Shorten your wiring up, especially to your in/out jacks. I’ve built a few phasor ii boards and placement of jacks and wires around the LFO is critical.


----------



## Bonnefooi (Jun 14, 2020)

Hey all,

Reporting back after a evening trying to solve the problem:

 - Cleaned the PCB
 - Shortend the wiring
 - Added a rubber pad below the feedback pot to insure the body is not touching the pcb when mounted
 - Checked all components for correct value (they all seem to be correctly placed, unless i made a error with this)
 - reflowed some solder pads after cleaning the pcb

The problem was still there when using a power supply (its a generic switchable voltage power supply, kinda cheap universal one)

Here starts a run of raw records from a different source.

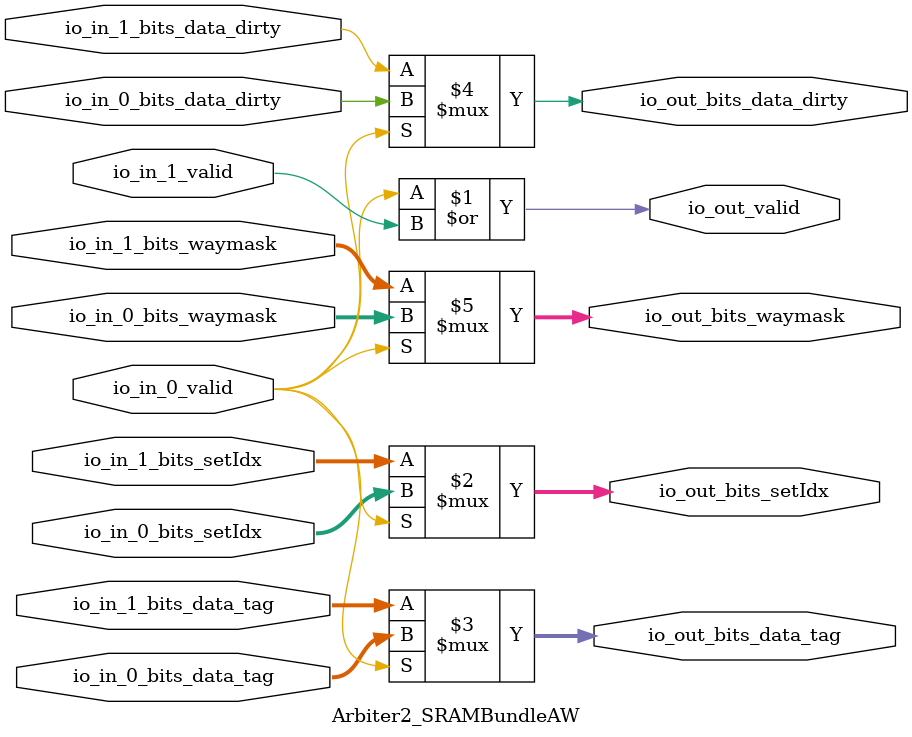
<source format=sv>
`ifndef RANDOMIZE
  `ifdef RANDOMIZE_MEM_INIT
    `define RANDOMIZE
  `endif // RANDOMIZE_MEM_INIT
`endif // not def RANDOMIZE
`ifndef RANDOMIZE
  `ifdef RANDOMIZE_REG_INIT
    `define RANDOMIZE
  `endif // RANDOMIZE_REG_INIT
`endif // not def RANDOMIZE

`ifndef RANDOM
  `define RANDOM $random
`endif // not def RANDOM

// Users can define INIT_RANDOM as general code that gets injected into the
// initializer block for modules with registers.
`ifndef INIT_RANDOM
  `define INIT_RANDOM
`endif // not def INIT_RANDOM

// If using random initialization, you can also define RANDOMIZE_DELAY to
// customize the delay used, otherwise 0.002 is used.
`ifndef RANDOMIZE_DELAY
  `define RANDOMIZE_DELAY 0.002
`endif // not def RANDOMIZE_DELAY

// Define INIT_RANDOM_PROLOG_ for use in our modules below.
`ifndef INIT_RANDOM_PROLOG_
  `ifdef RANDOMIZE
    `ifdef VERILATOR
      `define INIT_RANDOM_PROLOG_ `INIT_RANDOM
    `else  // VERILATOR
      `define INIT_RANDOM_PROLOG_ `INIT_RANDOM #`RANDOMIZE_DELAY begin end
    `endif // VERILATOR
  `else  // RANDOMIZE
    `define INIT_RANDOM_PROLOG_
  `endif // RANDOMIZE
`endif // not def INIT_RANDOM_PROLOG_

// Include register initializers in init blocks unless synthesis is set
`ifndef SYNTHESIS
  `ifndef ENABLE_INITIAL_REG_
    `define ENABLE_INITIAL_REG_
  `endif // not def ENABLE_INITIAL_REG_
`endif // not def SYNTHESIS

// Include rmemory initializers in init blocks unless synthesis is set
`ifndef SYNTHESIS
  `ifndef ENABLE_INITIAL_MEM_
    `define ENABLE_INITIAL_MEM_
  `endif // not def ENABLE_INITIAL_MEM_
`endif // not def SYNTHESIS

// Standard header to adapt well known macros for prints and assertions.

// Users can define 'ASSERT_VERBOSE_COND' to add an extra gate to assert error printing.
`ifndef ASSERT_VERBOSE_COND_
  `ifdef ASSERT_VERBOSE_COND
    `define ASSERT_VERBOSE_COND_ (`ASSERT_VERBOSE_COND)
  `else  // ASSERT_VERBOSE_COND
    `define ASSERT_VERBOSE_COND_ 1
  `endif // ASSERT_VERBOSE_COND
`endif // not def ASSERT_VERBOSE_COND_

// Users can define 'STOP_COND' to add an extra gate to stop conditions.
`ifndef STOP_COND_
  `ifdef STOP_COND
    `define STOP_COND_ (`STOP_COND)
  `else  // STOP_COND
    `define STOP_COND_ 1
  `endif // STOP_COND
`endif // not def STOP_COND_

module Arbiter2_SRAMBundleAW(	// src/main/scala/chisel3/util/Arbiter.scala:133:7
  input         io_in_0_valid,	// src/main/scala/chisel3/util/Arbiter.scala:140:14
  input  [6:0]  io_in_0_bits_setIdx,	// src/main/scala/chisel3/util/Arbiter.scala:140:14
  input  [18:0] io_in_0_bits_data_tag,	// src/main/scala/chisel3/util/Arbiter.scala:140:14
  input         io_in_0_bits_data_dirty,	// src/main/scala/chisel3/util/Arbiter.scala:140:14
  input  [3:0]  io_in_0_bits_waymask,	// src/main/scala/chisel3/util/Arbiter.scala:140:14
  input         io_in_1_valid,	// src/main/scala/chisel3/util/Arbiter.scala:140:14
  input  [6:0]  io_in_1_bits_setIdx,	// src/main/scala/chisel3/util/Arbiter.scala:140:14
  input  [18:0] io_in_1_bits_data_tag,	// src/main/scala/chisel3/util/Arbiter.scala:140:14
  input         io_in_1_bits_data_dirty,	// src/main/scala/chisel3/util/Arbiter.scala:140:14
  input  [3:0]  io_in_1_bits_waymask,	// src/main/scala/chisel3/util/Arbiter.scala:140:14
  output        io_out_valid,	// src/main/scala/chisel3/util/Arbiter.scala:140:14
  output [6:0]  io_out_bits_setIdx,	// src/main/scala/chisel3/util/Arbiter.scala:140:14
  output [18:0] io_out_bits_data_tag,	// src/main/scala/chisel3/util/Arbiter.scala:140:14
  output        io_out_bits_data_dirty,	// src/main/scala/chisel3/util/Arbiter.scala:140:14
  output [3:0]  io_out_bits_waymask	// src/main/scala/chisel3/util/Arbiter.scala:140:14
);

  assign io_out_valid = io_in_0_valid | io_in_1_valid;	// src/main/scala/chisel3/util/Arbiter.scala:133:7, :154:31
  assign io_out_bits_setIdx = io_in_0_valid ? io_in_0_bits_setIdx : io_in_1_bits_setIdx;	// src/main/scala/chisel3/util/Arbiter.scala:133:7, :143:15, :145:26, :147:19
  assign io_out_bits_data_tag =
    io_in_0_valid ? io_in_0_bits_data_tag : io_in_1_bits_data_tag;	// src/main/scala/chisel3/util/Arbiter.scala:133:7, :143:15, :145:26, :147:19
  assign io_out_bits_data_dirty =
    io_in_0_valid ? io_in_0_bits_data_dirty : io_in_1_bits_data_dirty;	// src/main/scala/chisel3/util/Arbiter.scala:133:7, :143:15, :145:26, :147:19
  assign io_out_bits_waymask =
    io_in_0_valid ? io_in_0_bits_waymask : io_in_1_bits_waymask;	// src/main/scala/chisel3/util/Arbiter.scala:133:7, :143:15, :145:26, :147:19
endmodule


</source>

Connected a battery to the input and the loud squeelching is gone!!
Now its just a tiny tiny bit present in the back ground when feedback turned up, which seems normal for a analog effect like this.

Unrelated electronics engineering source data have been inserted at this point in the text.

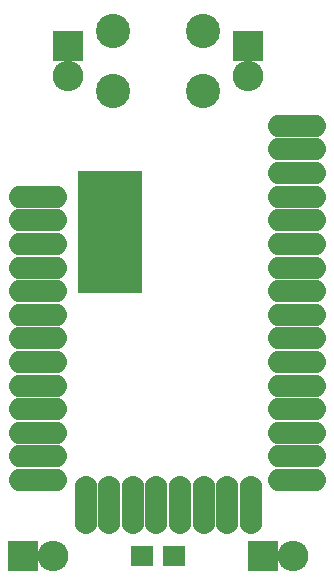
<source format=gbr>
G04 #@! TF.FileFunction,Soldermask,Top*
%FSLAX46Y46*%
G04 Gerber Fmt 4.6, Leading zero omitted, Abs format (unit mm)*
G04 Created by KiCad (PCBNEW 4.0.6) date 12/04/17 20:40:56*
%MOMM*%
%LPD*%
G01*
G04 APERTURE LIST*
%ADD10C,0.050000*%
%ADD11R,1.900000X1.700000*%
%ADD12O,4.900000X1.924000*%
%ADD13O,1.924000X4.900000*%
%ADD14R,5.400000X10.400000*%
%ADD15C,2.900000*%
%ADD16R,2.600000X2.600000*%
%ADD17O,2.600000X2.600000*%
G04 APERTURE END LIST*
D10*
D11*
X137080000Y-96520000D03*
X139780000Y-96520000D03*
D12*
X128270000Y-66120000D03*
X128270000Y-68120000D03*
X128270000Y-70120000D03*
X128270000Y-72120000D03*
X128270000Y-74120000D03*
X128270000Y-76120000D03*
X128270000Y-78120000D03*
X128270000Y-80120000D03*
X128270000Y-82120000D03*
X128270000Y-84120000D03*
X128270000Y-86120000D03*
X128270000Y-88120000D03*
X128270000Y-90120000D03*
D13*
X132270000Y-92200000D03*
X134270000Y-92200000D03*
X136270000Y-92200000D03*
X138270000Y-92200000D03*
X140270000Y-92200000D03*
X142270000Y-92200000D03*
X144270000Y-92200000D03*
X146270000Y-92200000D03*
D12*
X150170000Y-90120000D03*
X150170000Y-88120000D03*
X150170000Y-86120000D03*
X150170000Y-84120000D03*
X150170000Y-82120000D03*
X150170000Y-80120000D03*
X150170000Y-78120000D03*
X150170000Y-76120000D03*
X150170000Y-74120000D03*
X150170000Y-72120000D03*
X150170000Y-70120000D03*
X150170000Y-68120000D03*
X150170000Y-66120000D03*
X150170000Y-64120000D03*
X150170000Y-62120000D03*
X150170000Y-60120000D03*
D14*
X134370000Y-69090000D03*
D15*
X142240000Y-52070000D03*
X134620000Y-52070000D03*
X134620000Y-57150000D03*
X142240000Y-57150000D03*
D16*
X147320000Y-96520000D03*
D17*
X149860000Y-96520000D03*
D16*
X127000000Y-96520000D03*
D17*
X129540000Y-96520000D03*
D16*
X146050000Y-53340000D03*
D17*
X146050000Y-55880000D03*
D16*
X130810000Y-53340000D03*
D17*
X130810000Y-55880000D03*
M02*

</source>
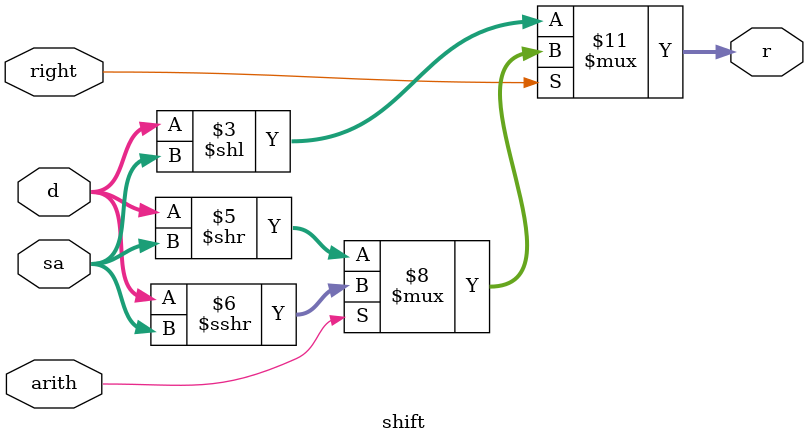
<source format=v>
`timescale 1ns / 1ps


module shift(d, sa, right, arith, r);
    input [31:0] d;
    input [4:0] sa;
    input right, arith;
    output reg [31:0] r;
    always @(*) begin
        if (!right) begin
            r <= d << sa;
        end else if (!arith) begin
            r <= d >> sa;
        end else begin
            r <= $signed(d) >>> sa;
        end
    end
endmodule

</source>
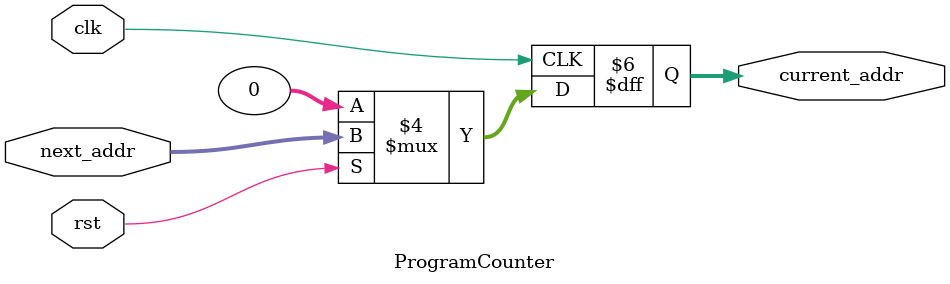
<source format=sv>
module ProgramCounter (
    input logic clk,       // Clock input
    input logic rst,     // Reset 
    input logic [31:0] next_addr, 
    output logic [31:0] current_addr 
);

//	 always_comb begin
//	  current_addr <= 32'b0;
//	 end

   always @(posedge clk) begin
        if (!rst)
            current_addr <= 32'b0;
        else
            current_addr <= next_addr; 
	end

endmodule

</source>
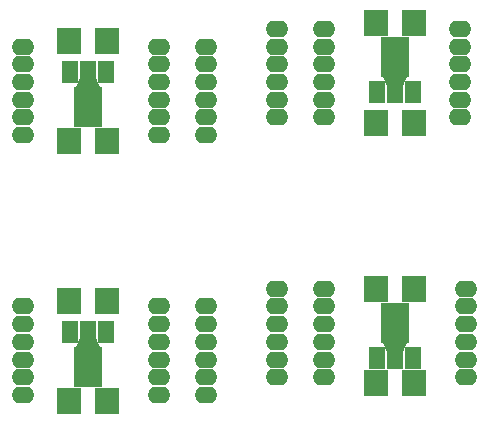
<source format=gbr>
G04 #@! TF.FileFunction,Soldermask,Top*
%FSLAX46Y46*%
G04 Gerber Fmt 4.6, Leading zero omitted, Abs format (unit mm)*
G04 Created by KiCad (PCBNEW 4.0.7) date 09/30/17 11:32:34*
%MOMM*%
%LPD*%
G01*
G04 APERTURE LIST*
%ADD10C,0.100000*%
%ADD11R,2.000000X2.200000*%
%ADD12O,1.924000X1.400000*%
%ADD13R,1.400760X1.901140*%
%ADD14R,2.398980X3.399740*%
G04 APERTURE END LIST*
D10*
D11*
X8400000Y-6500000D03*
X11600000Y-6500000D03*
X8400000Y-15000000D03*
X11600000Y-15000000D03*
D12*
X4500000Y-7000000D03*
X4500000Y-8500000D03*
X4500000Y-10000000D03*
X4500000Y-11500000D03*
X4500000Y-13000000D03*
X4500000Y-14500000D03*
X20000000Y-7000000D03*
X20000000Y-8500000D03*
X20000000Y-10000000D03*
X20000000Y-11500000D03*
X20000000Y-13000000D03*
X20000000Y-14500000D03*
X16000000Y-7000000D03*
X16000000Y-8500000D03*
X16000000Y-10000000D03*
X16000000Y-11500000D03*
X16000000Y-13000000D03*
X16000000Y-14500000D03*
D13*
X11501140Y-9148340D03*
X10000000Y-9148340D03*
X8498860Y-9148340D03*
D14*
X10000000Y-12099820D03*
D10*
G36*
X8799240Y-10825350D02*
X9299620Y-9676050D01*
X10700380Y-9676050D01*
X11200760Y-10825350D01*
X8799240Y-10825350D01*
X8799240Y-10825350D01*
G37*
D11*
X37600000Y-13500000D03*
X34400000Y-13500000D03*
X37600000Y-5000000D03*
X34400000Y-5000000D03*
D12*
X26000000Y-13000000D03*
X26000000Y-11500000D03*
X26000000Y-10000000D03*
X26000000Y-8500000D03*
X26000000Y-7000000D03*
X26000000Y-5500000D03*
X30000000Y-13000000D03*
X30000000Y-11500000D03*
X30000000Y-10000000D03*
X30000000Y-8500000D03*
X30000000Y-7000000D03*
X30000000Y-5500000D03*
X41500000Y-13000000D03*
X41500000Y-11500000D03*
X41500000Y-10000000D03*
X41500000Y-8500000D03*
X41500000Y-7000000D03*
X41500000Y-5500000D03*
D13*
X34498860Y-10851660D03*
X36000000Y-10851660D03*
X37501140Y-10851660D03*
D14*
X36000000Y-7900180D03*
D10*
G36*
X37200760Y-9174650D02*
X36700380Y-10323950D01*
X35299620Y-10323950D01*
X34799240Y-9174650D01*
X37200760Y-9174650D01*
X37200760Y-9174650D01*
G37*
D11*
X8400000Y-28500000D03*
X11600000Y-28500000D03*
X37600000Y-35500000D03*
X34400000Y-35500000D03*
X8400000Y-37000000D03*
X11600000Y-37000000D03*
X37600000Y-27500000D03*
X34400000Y-27500000D03*
D12*
X20000000Y-29000000D03*
X20000000Y-30500000D03*
X20000000Y-32000000D03*
X20000000Y-33500000D03*
X20000000Y-35000000D03*
X20000000Y-36500000D03*
X26000000Y-35000000D03*
X26000000Y-33500000D03*
X26000000Y-32000000D03*
X26000000Y-30500000D03*
X26000000Y-29000000D03*
X26000000Y-27500000D03*
X16000000Y-29000000D03*
X16000000Y-30500000D03*
X16000000Y-32000000D03*
X16000000Y-33500000D03*
X16000000Y-35000000D03*
X16000000Y-36500000D03*
X30000000Y-35000000D03*
X30000000Y-33500000D03*
X30000000Y-32000000D03*
X30000000Y-30500000D03*
X30000000Y-29000000D03*
X30000000Y-27500000D03*
X4500000Y-29000000D03*
X4500000Y-30500000D03*
X4500000Y-32000000D03*
X4500000Y-33500000D03*
X4500000Y-35000000D03*
X4500000Y-36500000D03*
X42000000Y-35000000D03*
X42000000Y-33500000D03*
X42000000Y-32000000D03*
X42000000Y-30500000D03*
X42000000Y-29000000D03*
X42000000Y-27500000D03*
D13*
X11501140Y-31148340D03*
X10000000Y-31148340D03*
X8498860Y-31148340D03*
D14*
X10000000Y-34099820D03*
D10*
G36*
X8799240Y-32825350D02*
X9299620Y-31676050D01*
X10700380Y-31676050D01*
X11200760Y-32825350D01*
X8799240Y-32825350D01*
X8799240Y-32825350D01*
G37*
D13*
X34498860Y-33351660D03*
X36000000Y-33351660D03*
X37501140Y-33351660D03*
D14*
X36000000Y-30400180D03*
D10*
G36*
X37200760Y-31674650D02*
X36700380Y-32823950D01*
X35299620Y-32823950D01*
X34799240Y-31674650D01*
X37200760Y-31674650D01*
X37200760Y-31674650D01*
G37*
M02*

</source>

Could someone explain or point me into the direction to find out why the unit behaves like this with a battery?
Should i use a different power adapter or maybe the old electrical system in my house is the issue with this pedal?

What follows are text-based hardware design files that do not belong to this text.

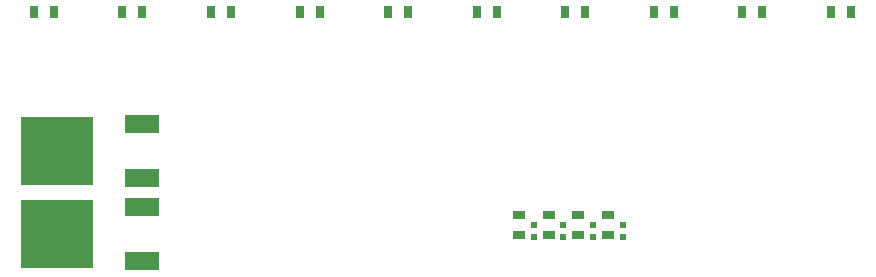
<source format=gbp>
%FSLAX44Y44*%
%MOMM*%
G71*
G01*
G75*
G04 Layer_Color=128*
%ADD10C,0.3000*%
%ADD11C,0.5000*%
%ADD12O,2.1500X0.6000*%
%ADD13R,3.0000X1.6000*%
%ADD14R,6.2000X5.8000*%
%ADD15O,0.7000X2.5000*%
%ADD16R,2.7000X1.0000*%
%ADD17R,2.7000X3.3000*%
%ADD18R,0.6300X0.8300*%
%ADD19R,1.0000X1.5000*%
G04:AMPARAMS|DCode=20|XSize=0.6mm|YSize=1.3mm|CornerRadius=0.15mm|HoleSize=0mm|Usage=FLASHONLY|Rotation=180.000|XOffset=0mm|YOffset=0mm|HoleType=Round|Shape=RoundedRectangle|*
%AMROUNDEDRECTD20*
21,1,0.6000,1.0000,0,0,180.0*
21,1,0.3000,1.3000,0,0,180.0*
1,1,0.3000,-0.1500,0.5000*
1,1,0.3000,0.1500,0.5000*
1,1,0.3000,0.1500,-0.5000*
1,1,0.3000,-0.1500,-0.5000*
%
%ADD20ROUNDEDRECTD20*%
%ADD21R,5.5000X3.2000*%
%ADD22R,0.6000X0.6000*%
%ADD23R,0.6000X0.6000*%
%ADD24R,0.9000X0.6000*%
%ADD25R,0.8300X0.6300*%
%ADD26R,1.0000X0.8000*%
%ADD27R,1.5000X2.1000*%
%ADD28R,3.0000X3.7500*%
%ADD29R,1.5000X1.0000*%
%ADD30R,0.6000X1.1000*%
%ADD31O,1.7000X0.3000*%
%ADD32R,0.4500X0.6000*%
%ADD33R,1.1000X0.6000*%
%ADD34C,1.8000*%
%ADD35C,1.5000*%
%ADD36C,2.0000*%
%ADD37C,0.7500*%
%ADD38C,1.0000*%
%ADD39C,0.2600*%
%ADD40C,0.2500*%
%ADD41C,2.5000*%
%ADD42C,1.5000*%
%ADD43R,1.5000X1.5000*%
%ADD44C,6.0000*%
%ADD45C,1.6000*%
%ADD46C,0.7000*%
%ADD47R,0.8000X1.0000*%
%ADD48C,0.7000*%
%ADD49C,0.1700*%
%ADD50C,0.2000*%
%ADD51C,0.2540*%
%ADD52C,0.1000*%
%ADD53C,0.1500*%
%ADD54O,2.3532X0.8032*%
%ADD55R,3.2032X1.8032*%
%ADD56R,6.4032X6.0032*%
%ADD57O,0.9032X2.7032*%
%ADD58R,2.9032X1.2032*%
%ADD59R,2.9032X3.5032*%
%ADD60R,0.8332X1.0332*%
%ADD61R,1.2032X1.7032*%
G04:AMPARAMS|DCode=62|XSize=0.8032mm|YSize=1.5032mm|CornerRadius=0.2516mm|HoleSize=0mm|Usage=FLASHONLY|Rotation=180.000|XOffset=0mm|YOffset=0mm|HoleType=Round|Shape=RoundedRectangle|*
%AMROUNDEDRECTD62*
21,1,0.8032,1.0000,0,0,180.0*
21,1,0.3000,1.5032,0,0,180.0*
1,1,0.5032,-0.1500,0.5000*
1,1,0.5032,0.1500,0.5000*
1,1,0.5032,0.1500,-0.5000*
1,1,0.5032,-0.1500,-0.5000*
%
%ADD62ROUNDEDRECTD62*%
%ADD63R,5.7032X3.4032*%
%ADD64R,0.8032X0.8032*%
%ADD65R,0.8032X0.8032*%
%ADD66R,1.1032X0.8032*%
%ADD67R,1.0332X0.8332*%
%ADD68R,1.2032X1.0032*%
%ADD69R,1.7032X2.3032*%
%ADD70R,3.2032X3.9532*%
%ADD71R,1.7032X1.2032*%
%ADD72R,0.8032X1.3032*%
%ADD73O,1.9032X0.5032*%
%ADD74R,0.6532X0.8032*%
%ADD75R,1.3032X0.8032*%
%ADD76C,2.7032*%
%ADD77C,1.7032*%
%ADD78R,1.7032X1.7032*%
%ADD79C,6.2032*%
%ADD80C,1.8032*%
%ADD81R,1.0032X1.2032*%
D13*
X350900Y180360D02*
D03*
Y134640D02*
D03*
X350900Y250360D02*
D03*
Y204640D02*
D03*
D14*
X279100Y157500D02*
D03*
X279100Y227500D02*
D03*
D22*
X757500Y155000D02*
D03*
Y165000D02*
D03*
X732500Y155000D02*
D03*
Y165000D02*
D03*
X707500Y155000D02*
D03*
Y165000D02*
D03*
X682500Y155000D02*
D03*
Y165000D02*
D03*
D26*
X745000Y156500D02*
D03*
Y173500D02*
D03*
X720000Y156500D02*
D03*
X720000Y173500D02*
D03*
X695000Y156500D02*
D03*
Y173500D02*
D03*
X670000Y156500D02*
D03*
X670000Y173500D02*
D03*
D47*
X951000Y345000D02*
D03*
X934000D02*
D03*
X876000Y345000D02*
D03*
X859000D02*
D03*
X801000D02*
D03*
X784000D02*
D03*
X726000D02*
D03*
X709000D02*
D03*
X651000D02*
D03*
X634000D02*
D03*
X576000D02*
D03*
X559000D02*
D03*
X501000D02*
D03*
X484000D02*
D03*
X426000D02*
D03*
X409000D02*
D03*
X351000D02*
D03*
X334000D02*
D03*
X276000D02*
D03*
X259000D02*
D03*
M02*

</source>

Thanks again for your time. it's much apreciated


----------



## Chuck D. Bones (Jun 14, 2020)

The simple explanation is that all switching power supplies generate high-freq noise.  The good ones make their noise at a frequency above the range of human hearing (>20KHz) and filter enough of it out so that it doesn't affect the pedals it's powering.  Some pedals are more susceptible to switching power supply noise than others.  The TC1044 is a switching converter and it can interact with a noisy power supply, making noise that is within the range of human hearing.


----------



## Mcknib (Jun 14, 2020)

A batterys pure DC an adaptor converts AC from your wall socket to DC into your pedal

Some are filtered to stop noise because AC cycles between + and - constantly and are regulated to provide close to the listed output voltage e.g. 9v 

Most cheap adaptors don't have regulators or filtering so can introduce noise or over voltage, which can cause oscillation, hum etc and once that gets into the circuit it can be amplified through the amplification stages and so on

If it's a +9v centre negative adaptor,  set your meter to 20vdc put your black ground probe in the centre hole and touch your red probe to the outer barrel and you'll see what voltage Its putting out


----------